Copy the records below verbatim, from the first line through the line containing "medium amount of", inclusive, and output nothing else.

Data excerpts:
====

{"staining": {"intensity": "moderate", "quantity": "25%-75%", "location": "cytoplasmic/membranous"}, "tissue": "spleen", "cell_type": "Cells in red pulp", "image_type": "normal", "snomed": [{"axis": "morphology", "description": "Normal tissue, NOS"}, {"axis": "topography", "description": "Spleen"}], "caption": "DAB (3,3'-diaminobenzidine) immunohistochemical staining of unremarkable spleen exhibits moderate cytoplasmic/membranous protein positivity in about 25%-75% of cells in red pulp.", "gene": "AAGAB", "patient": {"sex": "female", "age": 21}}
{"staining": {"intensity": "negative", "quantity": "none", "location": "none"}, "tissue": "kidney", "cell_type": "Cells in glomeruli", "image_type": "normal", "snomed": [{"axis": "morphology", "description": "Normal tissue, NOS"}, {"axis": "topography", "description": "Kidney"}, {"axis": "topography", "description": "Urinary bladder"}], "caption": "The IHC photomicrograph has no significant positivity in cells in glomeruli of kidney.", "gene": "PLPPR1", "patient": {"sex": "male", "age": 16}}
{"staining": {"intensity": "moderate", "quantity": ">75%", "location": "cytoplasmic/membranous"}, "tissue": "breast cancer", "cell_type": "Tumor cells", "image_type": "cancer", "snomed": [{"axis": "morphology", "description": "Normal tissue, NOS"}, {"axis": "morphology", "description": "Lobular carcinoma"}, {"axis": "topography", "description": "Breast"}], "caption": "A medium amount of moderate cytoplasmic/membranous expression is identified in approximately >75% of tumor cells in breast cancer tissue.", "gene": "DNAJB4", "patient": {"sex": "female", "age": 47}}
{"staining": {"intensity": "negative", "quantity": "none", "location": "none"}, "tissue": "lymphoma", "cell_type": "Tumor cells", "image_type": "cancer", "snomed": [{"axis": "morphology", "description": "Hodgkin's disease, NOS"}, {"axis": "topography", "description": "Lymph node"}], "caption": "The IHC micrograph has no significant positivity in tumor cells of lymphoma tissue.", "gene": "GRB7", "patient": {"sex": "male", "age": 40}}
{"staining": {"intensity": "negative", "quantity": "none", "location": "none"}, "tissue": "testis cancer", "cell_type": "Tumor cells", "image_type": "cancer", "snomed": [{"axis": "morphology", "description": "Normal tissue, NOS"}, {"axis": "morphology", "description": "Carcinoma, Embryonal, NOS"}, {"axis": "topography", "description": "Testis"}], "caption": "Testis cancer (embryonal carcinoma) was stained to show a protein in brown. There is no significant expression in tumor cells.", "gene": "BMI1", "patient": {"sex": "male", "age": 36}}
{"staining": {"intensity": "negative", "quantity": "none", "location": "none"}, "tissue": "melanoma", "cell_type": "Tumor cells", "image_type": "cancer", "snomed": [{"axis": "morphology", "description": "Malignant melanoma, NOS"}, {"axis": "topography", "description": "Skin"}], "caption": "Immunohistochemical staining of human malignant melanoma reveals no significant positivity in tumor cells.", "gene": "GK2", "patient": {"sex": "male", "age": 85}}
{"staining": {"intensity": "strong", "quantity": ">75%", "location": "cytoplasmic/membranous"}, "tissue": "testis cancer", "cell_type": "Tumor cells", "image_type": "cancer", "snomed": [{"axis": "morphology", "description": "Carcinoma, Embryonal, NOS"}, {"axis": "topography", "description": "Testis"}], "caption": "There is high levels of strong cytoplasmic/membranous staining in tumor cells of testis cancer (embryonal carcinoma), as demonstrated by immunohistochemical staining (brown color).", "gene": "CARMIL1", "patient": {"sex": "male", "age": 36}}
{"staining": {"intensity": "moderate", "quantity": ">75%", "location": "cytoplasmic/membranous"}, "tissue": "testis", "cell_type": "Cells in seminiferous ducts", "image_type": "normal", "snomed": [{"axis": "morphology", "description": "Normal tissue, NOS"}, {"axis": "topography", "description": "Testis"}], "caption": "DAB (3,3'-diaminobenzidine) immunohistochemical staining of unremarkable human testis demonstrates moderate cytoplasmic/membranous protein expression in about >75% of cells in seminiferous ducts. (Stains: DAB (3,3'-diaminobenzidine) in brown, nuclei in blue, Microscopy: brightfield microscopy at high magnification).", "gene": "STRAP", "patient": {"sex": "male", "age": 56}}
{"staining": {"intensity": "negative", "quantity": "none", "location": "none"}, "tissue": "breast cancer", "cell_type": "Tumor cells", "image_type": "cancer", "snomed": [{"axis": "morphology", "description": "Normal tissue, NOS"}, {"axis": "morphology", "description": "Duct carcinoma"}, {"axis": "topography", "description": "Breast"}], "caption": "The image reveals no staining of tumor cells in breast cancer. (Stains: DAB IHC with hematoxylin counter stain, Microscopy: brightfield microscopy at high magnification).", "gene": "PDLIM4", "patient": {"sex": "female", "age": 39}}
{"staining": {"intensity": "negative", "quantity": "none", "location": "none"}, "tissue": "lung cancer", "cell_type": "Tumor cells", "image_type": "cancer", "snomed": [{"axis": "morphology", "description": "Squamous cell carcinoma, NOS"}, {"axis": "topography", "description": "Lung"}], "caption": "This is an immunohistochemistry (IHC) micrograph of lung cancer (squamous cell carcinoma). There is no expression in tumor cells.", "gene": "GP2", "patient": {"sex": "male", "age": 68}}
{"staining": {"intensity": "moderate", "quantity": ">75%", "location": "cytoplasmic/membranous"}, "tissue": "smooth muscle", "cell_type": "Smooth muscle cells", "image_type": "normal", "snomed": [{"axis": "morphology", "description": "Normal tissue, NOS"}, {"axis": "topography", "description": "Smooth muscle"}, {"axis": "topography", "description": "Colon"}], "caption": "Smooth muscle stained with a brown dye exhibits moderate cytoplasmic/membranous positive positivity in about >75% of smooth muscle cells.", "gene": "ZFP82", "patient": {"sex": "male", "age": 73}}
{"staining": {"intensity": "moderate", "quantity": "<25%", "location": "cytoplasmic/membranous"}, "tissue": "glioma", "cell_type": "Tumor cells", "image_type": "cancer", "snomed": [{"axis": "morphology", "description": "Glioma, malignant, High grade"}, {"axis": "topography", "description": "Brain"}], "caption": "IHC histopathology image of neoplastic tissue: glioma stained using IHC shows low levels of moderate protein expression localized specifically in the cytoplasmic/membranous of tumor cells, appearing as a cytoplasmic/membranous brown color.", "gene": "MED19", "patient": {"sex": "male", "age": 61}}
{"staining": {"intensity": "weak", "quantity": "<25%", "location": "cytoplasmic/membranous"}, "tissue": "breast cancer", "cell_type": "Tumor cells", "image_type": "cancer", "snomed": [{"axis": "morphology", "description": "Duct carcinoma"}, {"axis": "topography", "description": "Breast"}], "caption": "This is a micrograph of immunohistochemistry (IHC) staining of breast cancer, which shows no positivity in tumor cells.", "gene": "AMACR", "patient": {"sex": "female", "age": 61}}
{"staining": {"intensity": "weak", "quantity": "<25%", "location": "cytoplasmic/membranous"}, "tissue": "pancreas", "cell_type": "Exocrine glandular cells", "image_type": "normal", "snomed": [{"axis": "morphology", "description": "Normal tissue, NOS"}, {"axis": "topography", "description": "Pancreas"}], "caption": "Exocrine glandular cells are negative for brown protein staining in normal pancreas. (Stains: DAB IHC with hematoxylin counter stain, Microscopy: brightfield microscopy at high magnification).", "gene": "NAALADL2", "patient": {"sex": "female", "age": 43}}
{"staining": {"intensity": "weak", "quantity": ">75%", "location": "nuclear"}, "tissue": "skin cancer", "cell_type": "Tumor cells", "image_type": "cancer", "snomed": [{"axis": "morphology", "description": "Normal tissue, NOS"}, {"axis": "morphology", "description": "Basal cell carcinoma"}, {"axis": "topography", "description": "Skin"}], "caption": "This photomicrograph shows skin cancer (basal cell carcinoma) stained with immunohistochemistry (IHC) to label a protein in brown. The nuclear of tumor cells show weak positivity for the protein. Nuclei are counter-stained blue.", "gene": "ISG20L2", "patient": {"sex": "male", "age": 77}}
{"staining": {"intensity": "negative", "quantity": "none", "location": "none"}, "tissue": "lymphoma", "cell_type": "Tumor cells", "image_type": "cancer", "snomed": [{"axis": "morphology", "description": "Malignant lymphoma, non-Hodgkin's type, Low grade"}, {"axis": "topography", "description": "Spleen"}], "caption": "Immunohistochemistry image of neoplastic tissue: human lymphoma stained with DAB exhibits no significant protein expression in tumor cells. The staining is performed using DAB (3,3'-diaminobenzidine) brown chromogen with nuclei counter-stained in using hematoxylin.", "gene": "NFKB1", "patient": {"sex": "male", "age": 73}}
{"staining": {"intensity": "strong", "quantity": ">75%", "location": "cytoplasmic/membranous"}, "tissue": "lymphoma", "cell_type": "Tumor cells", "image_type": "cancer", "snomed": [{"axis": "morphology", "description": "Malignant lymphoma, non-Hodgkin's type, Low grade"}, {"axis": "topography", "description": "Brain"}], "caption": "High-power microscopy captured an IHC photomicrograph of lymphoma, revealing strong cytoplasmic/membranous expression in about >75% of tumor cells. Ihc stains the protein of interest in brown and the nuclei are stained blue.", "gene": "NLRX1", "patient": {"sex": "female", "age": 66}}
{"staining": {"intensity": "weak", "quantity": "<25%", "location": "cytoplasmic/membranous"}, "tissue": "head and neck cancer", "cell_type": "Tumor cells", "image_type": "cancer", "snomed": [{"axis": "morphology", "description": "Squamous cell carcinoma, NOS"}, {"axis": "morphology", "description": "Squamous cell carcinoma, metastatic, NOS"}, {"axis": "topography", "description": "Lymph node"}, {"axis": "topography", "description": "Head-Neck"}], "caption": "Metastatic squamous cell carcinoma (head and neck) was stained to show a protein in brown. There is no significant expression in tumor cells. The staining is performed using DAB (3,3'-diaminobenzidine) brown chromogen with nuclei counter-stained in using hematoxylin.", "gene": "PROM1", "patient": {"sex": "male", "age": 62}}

====

RESPONSE TO THIS EXERCISE ::
{"staining": {"intensity": "moderate", "quantity": "25%-75%", "location": "cytoplasmic/membranous"}, "tissue": "spleen", "cell_type": "Cells in red pulp", "image_type": "normal", "snomed": [{"axis": "morphology", "description": "Normal tissue, NOS"}, {"axis": "topography", "description": "Spleen"}], "caption": "DAB (3,3'-diaminobenzidine) immunohistochemical staining of unremarkable spleen exhibits moderate cytoplasmic/membranous protein positivity in about 25%-75% of cells in red pulp.", "gene": "AAGAB", "patient": {"sex": "female", "age": 21}}
{"staining": {"intensity": "negative", "quantity": "none", "location": "none"}, "tissue": "kidney", "cell_type": "Cells in glomeruli", "image_type": "normal", "snomed": [{"axis": "morphology", "description": "Normal tissue, NOS"}, {"axis": "topography", "description": "Kidney"}, {"axis": "topography", "description": "Urinary bladder"}], "caption": "The IHC photomicrograph has no significant positivity in cells in glomeruli of kidney.", "gene": "PLPPR1", "patient": {"sex": "male", "age": 16}}
{"staining": {"intensity": "moderate", "quantity": ">75%", "location": "cytoplasmic/membranous"}, "tissue": "breast cancer", "cell_type": "Tumor cells", "image_type": "cancer", "snomed": [{"axis": "morphology", "description": "Normal tissue, NOS"}, {"axis": "morphology", "description": "Lobular carcinoma"}, {"axis": "topography", "description": "Breast"}], "caption": "A medium amount of moderate cytoplasmic/membranous expression is identified in approximately >75% of tumor cells in breast cancer tissue.", "gene": "DNAJB4", "patient": {"sex": "female", "age": 47}}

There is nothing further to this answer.